START Source records

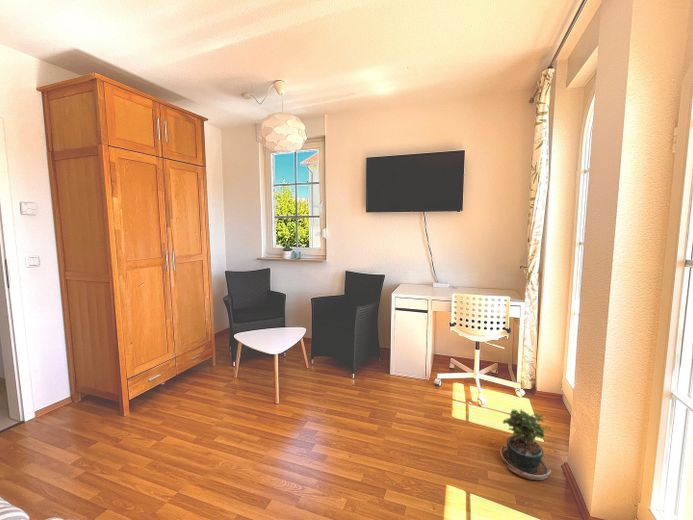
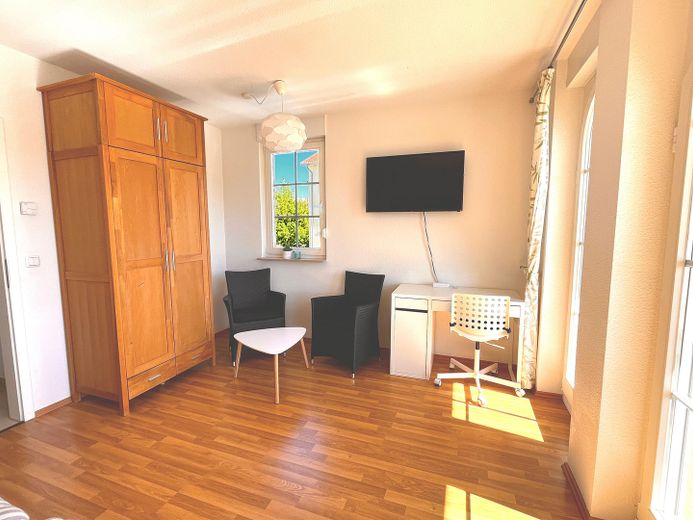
- potted plant [490,408,552,481]
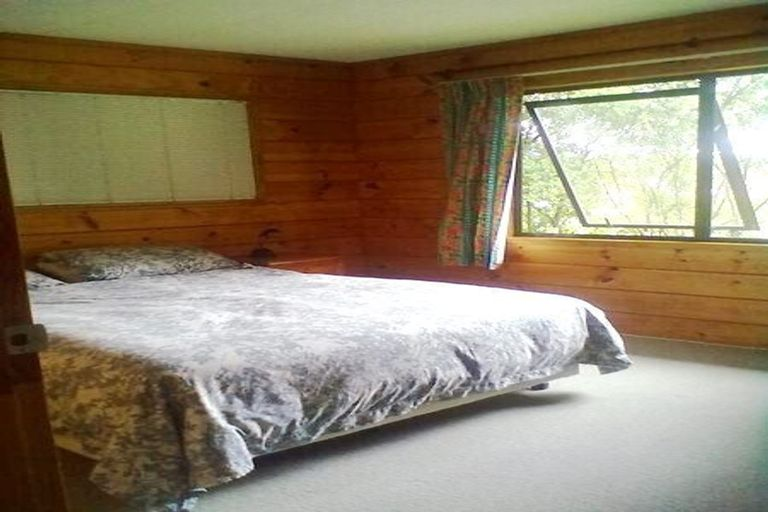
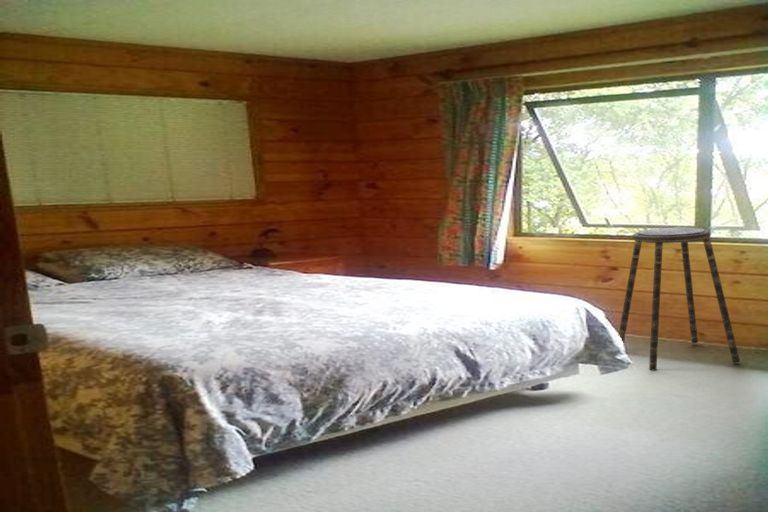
+ stool [618,227,741,372]
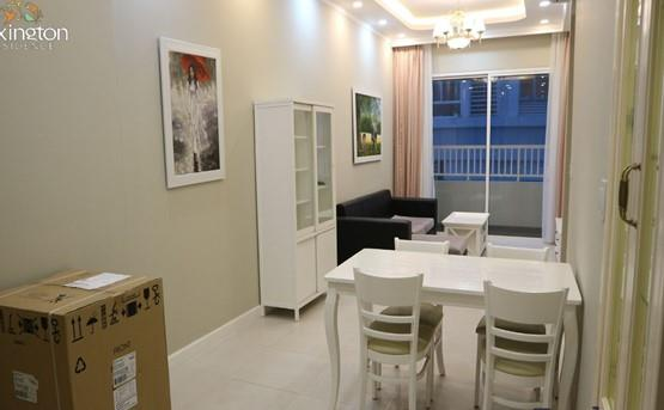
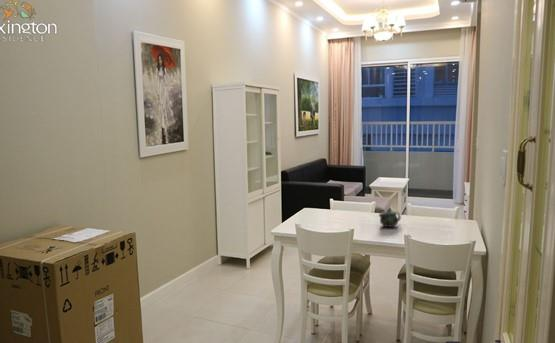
+ chinaware [378,208,402,228]
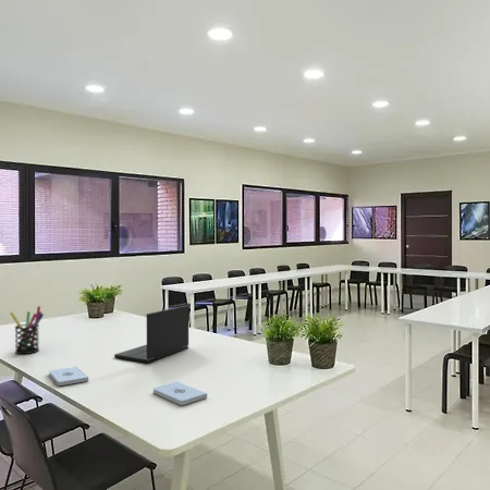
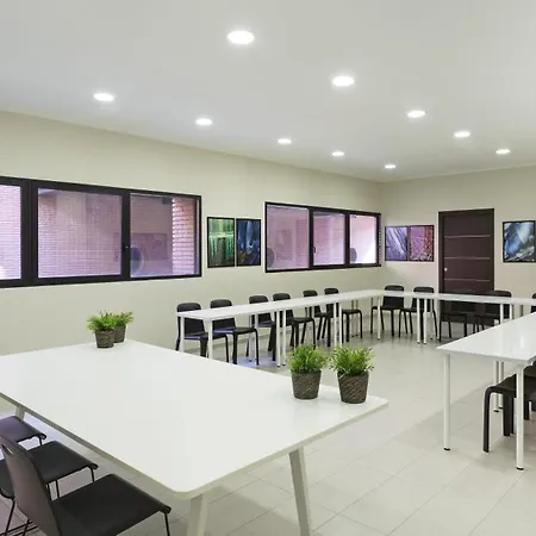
- notepad [152,380,208,406]
- pen holder [9,305,45,355]
- notepad [48,366,89,387]
- laptop [113,304,189,364]
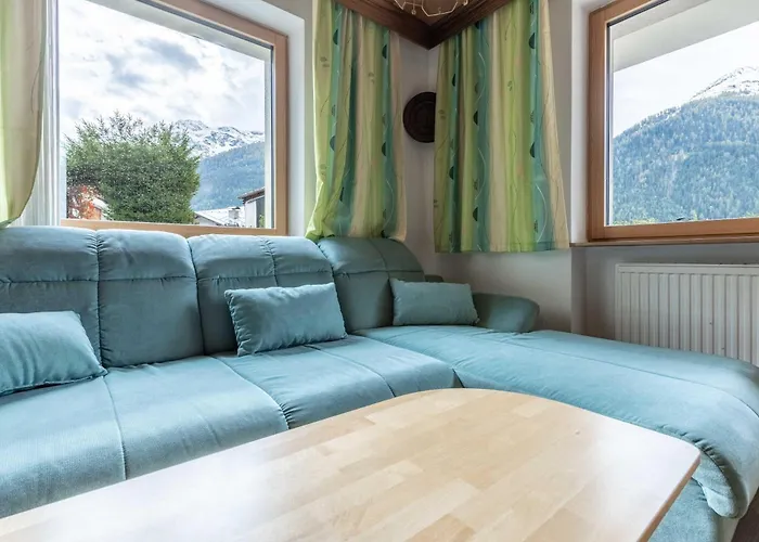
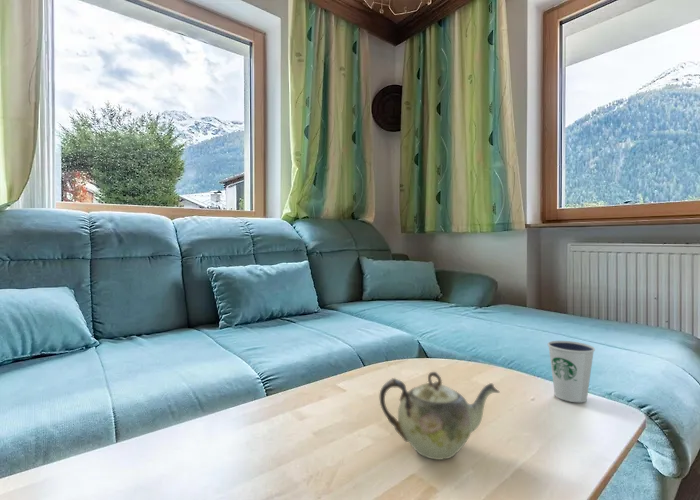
+ dixie cup [547,340,596,403]
+ teapot [379,371,501,461]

END Source records

◆ Task details ◆
Every record above needs to be repeated exactly; pictures are to be left out.

◆ Written solution ◆
- potted plant [490,408,552,481]
+ stool [618,227,741,372]
+ chinaware [378,208,402,228]
- notepad [152,380,208,406]
- pen holder [9,305,45,355]
- notepad [48,366,89,387]
- laptop [113,304,189,364]
+ dixie cup [547,340,596,403]
+ teapot [379,371,501,461]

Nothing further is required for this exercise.